- **What to work on**
In the entries below, filter for the word "logic" and copy every matching line.
[[ Data for analysis open ]]
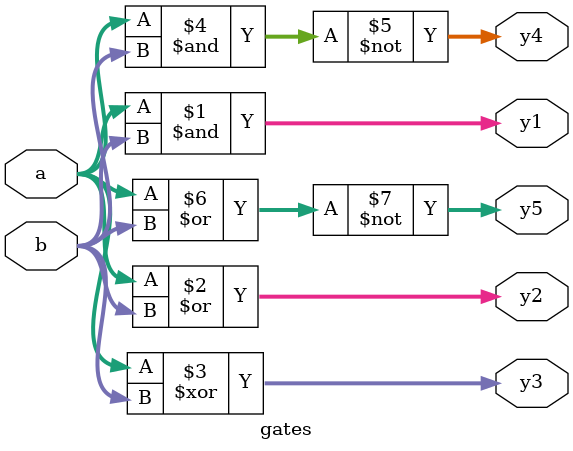
<source format=sv>
module gates 
(
input logic [3:0] a, b,
output logic [3:0] y1, y2, y3, y4, y5
);

/* 5 разных двухвходовых ЛЭ на 4-битных шинах */
	assign y1 = a & b;			// AND 
	assign y2 = a | b;			// OR
	assign y3 = a ^ b;			// XOR
	assign y4 = ~(a & b);		// NAND
	assign y5 = ~(a | b);		// NOR
	/* 
	a & b или ~(a | b) - это выражение
	assign y4 = ~(a & b) - это оператор
	assign out = in1 op in2 - оператор непрерывного присваивания
	Когда правая часть меняется тогда левая часть тоже меняется
	Таким образом - непрерывное присваивание является комбинационной логикой
	*/
endmodule 
</source>
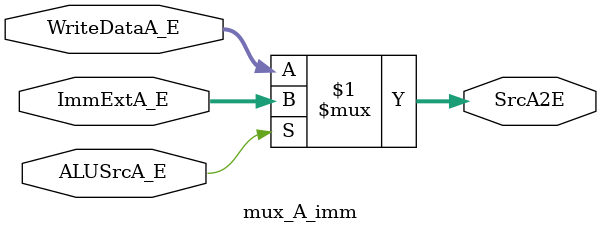
<source format=sv>
`timescale 1ns / 1ps


module mux_A_imm(input  logic ALUSrcA_E,
  input  logic [31:0] WriteDataA_E, ImmExtA_E,
  output logic [31:0] SrcA2E
  );

  assign SrcA2E = ALUSrcA_E ?  ImmExtA_E:WriteDataA_E;

endmodule
</source>
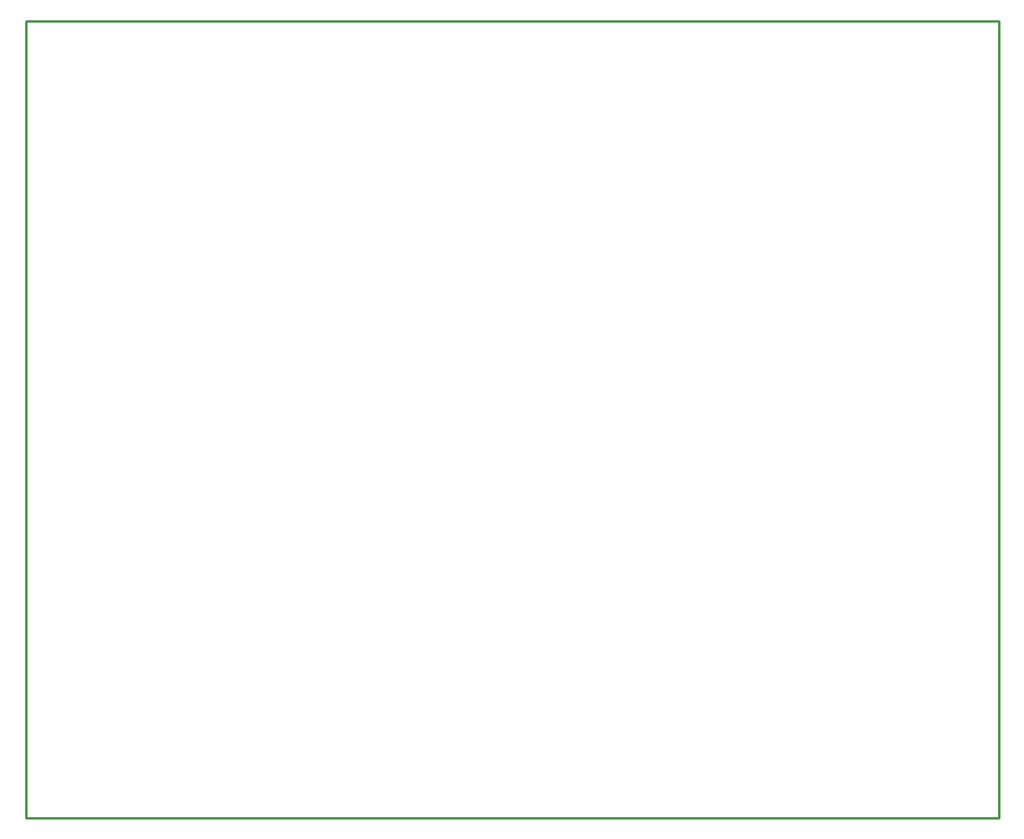
<source format=gbr>
G04 Generated by Ultiboard 14.1 *
%FSLAX25Y25*%
%MOIN*%

%ADD10C,0.00001*%
%ADD11C,0.01000*%


G04 ColorRGB 00FFFF for the following layer *
%LNBoard Outline*%
%LPD*%
G54D10*
G54D11*
X0Y0D02*
X400000Y0D01*
X400000Y328000D01*
X0Y328000D01*
X0Y0D01*
X0Y0D02*
X400000Y0D01*
X400000Y328000D01*
X0Y328000D01*
X0Y0D01*

M02*

</source>
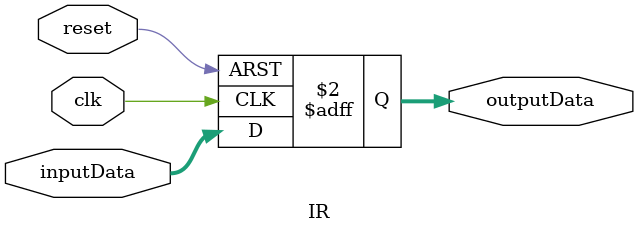
<source format=v>
module IR(
  input wire clk,
  input wire reset,
  input wire [31:0] inputData,
  output reg [31:0] outputData
);

  always @(posedge clk or posedge reset) begin
    if (reset) begin
      //Reset
      outputData <= 32'h00000000;
    end else begin
      outputData <= inputData;
    end
  end

endmodule

</source>
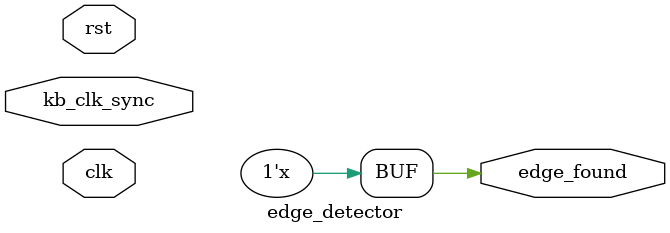
<source format=v>
module edge_detector
  (input  clk,
   input  rst,
   input  kb_clk_sync,
   output edge_found);
  localparam n1_o = 1'bZ;
  assign edge_found = n1_o;
endmodule


</source>
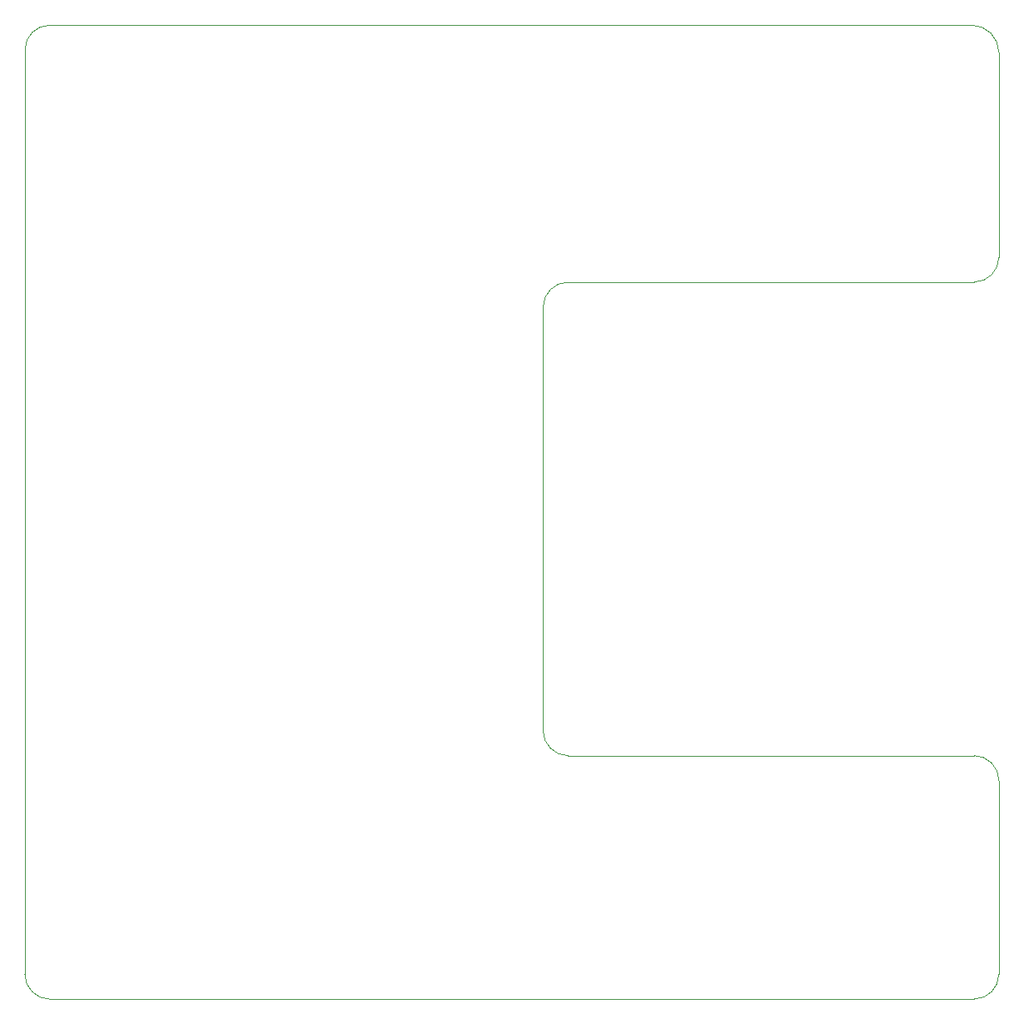
<source format=gbr>
%TF.GenerationSoftware,KiCad,Pcbnew,6.0.7-f9a2dced07~116~ubuntu20.04.1*%
%TF.CreationDate,2022-10-31T14:43:35+01:00*%
%TF.ProjectId,av_citynode_hw,61765f63-6974-4796-9e6f-64655f68772e,rev?*%
%TF.SameCoordinates,Original*%
%TF.FileFunction,Profile,NP*%
%FSLAX46Y46*%
G04 Gerber Fmt 4.6, Leading zero omitted, Abs format (unit mm)*
G04 Created by KiCad (PCBNEW 6.0.7-f9a2dced07~116~ubuntu20.04.1) date 2022-10-31 14:43:35*
%MOMM*%
%LPD*%
G01*
G04 APERTURE LIST*
%TA.AperFunction,Profile*%
%ADD10C,0.100000*%
%TD*%
G04 APERTURE END LIST*
D10*
X206756000Y-245999000D02*
G75*
G03*
X204216000Y-243459000I-2540000J0D01*
G01*
X162941000Y-243459000D02*
X204216000Y-243459000D01*
X204216000Y-268224000D02*
G75*
G03*
X206756000Y-265684000I0J2540000D01*
G01*
X110236000Y-268224000D02*
X204216000Y-268224000D01*
X203962000Y-169164000D02*
X110236000Y-169164000D01*
X206756000Y-171958000D02*
X206756000Y-192767949D01*
X107696000Y-171704000D02*
X107696000Y-265684000D01*
X162941000Y-195308000D02*
G75*
G03*
X160401000Y-197847949I-100J-2539900D01*
G01*
X160401000Y-240919000D02*
G75*
G03*
X162941000Y-243459000I2540000J0D01*
G01*
X206756000Y-245999000D02*
X206756000Y-265684000D01*
X206756000Y-171958000D02*
G75*
G03*
X203962000Y-169164000I-2794000J0D01*
G01*
X107696000Y-265684000D02*
G75*
G03*
X110236000Y-268224000I2540000J0D01*
G01*
X110236000Y-169164000D02*
G75*
G03*
X107696000Y-171704000I0J-2540000D01*
G01*
X160401000Y-197847949D02*
X160401000Y-240919000D01*
X204216000Y-195308000D02*
G75*
G03*
X206756000Y-192767949I-100J2540100D01*
G01*
X204216000Y-195307949D02*
X162941000Y-195307949D01*
M02*

</source>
[[ Data for analysis closed ]]
- **Completed task**
input logic [3:0] a, b,
output logic [3:0] y1, y2, y3, y4, y5
module mux_A_imm(input  logic ALUSrcA_E,
  input  logic [31:0] WriteDataA_E, ImmExtA_E,
  output logic [31:0] SrcA2E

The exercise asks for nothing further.